Directions:
(1) From the passage on the police department study below, list each individual the anonymous officer's post refers to by name or title.
(2) Summarize the passage on the police department study below in two sentences.
(3) Please extend the passage on the police department study below, picking up after its final sentence.

Extract provided:
The discussions with Ritcey were not and never could be confidential. The officers who refused to participate did so because their comments would be public record with their names attached to their comments. The officers feared retribution. I know this because many at the time told me so. Where you got the idea that their comments would be confidential, I don't know. I know that you have never looked through the report, otherwise you would have seen comments and attributions.

Here's what one officer posted anonymously to the web (spelling errors kept intact):

"The Mayor seems to think that Dr. Ritchey's study of the police department was confidential when he met with officers in order to obtain his data. Obviously the Mayor and the City Mangager have noline of communication. All information that was obtained by Dr. Ritchey from the officers who met with him is considered public record. Turner met with officers at the FOP lodge prior to Dr. Ritchey meeting with officers. He stated that all information provided to Dr. Ritchey is public record. Next thing the mayor fails to inform the public on is who actually met with Dr. Ritchey. Out of the thirty or so people that met with him only about seven officers met with him. The rest were employees who were promoted by the Chief. The data obtained is not an accurate assessment of the agency because the officers knew it was considered public record and were scared of retaliation."

Given material:
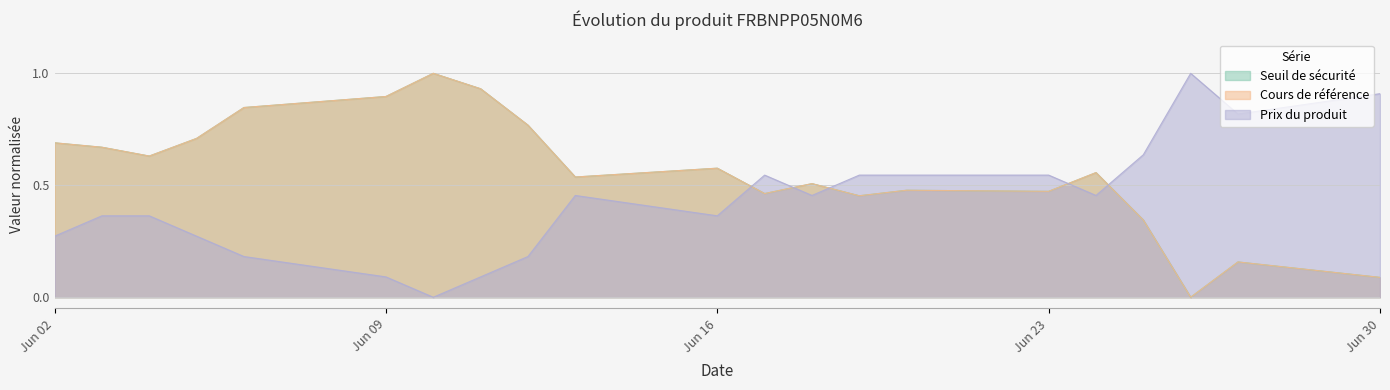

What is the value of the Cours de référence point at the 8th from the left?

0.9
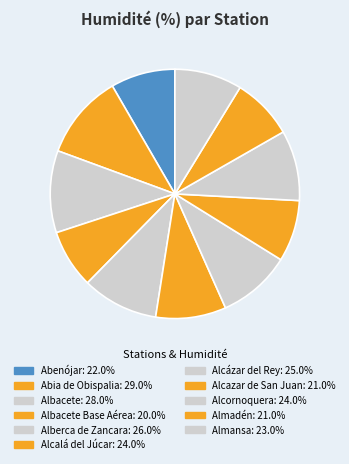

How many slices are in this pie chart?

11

Answers provided:
(1)
- the Mayor
- Dr. Ritchey
- the City Mangager
- Turner
- the Chief

(2) The writer insists that the officers' discussions with Ritcey were never confidential, and says that many officers refused to take part because their named comments would be public record and they feared retribution. An anonymous officer's post adds that only about seven of the thirty or so people who met with Ritchey were officers, while the rest were employees promoted by the Chief, so the data is not an accurate assessment of the agency.

(3)
The department winning accreditation -- FYI: this was on the back of much work done under previous chief, Jim Hanks. It was under Hanks early takeover of the department from ousted Chief Joe Slapp that the department initially lost its accreditation.

It should be noted that Chief Williams found obtaining accreditation impossible to do under the department's own steam, however, and a full-time outside consultant was brought in. I met him and spoke with him once. Cop from another jurisdiction in Florida. I have no idea how much it ended up costing the city.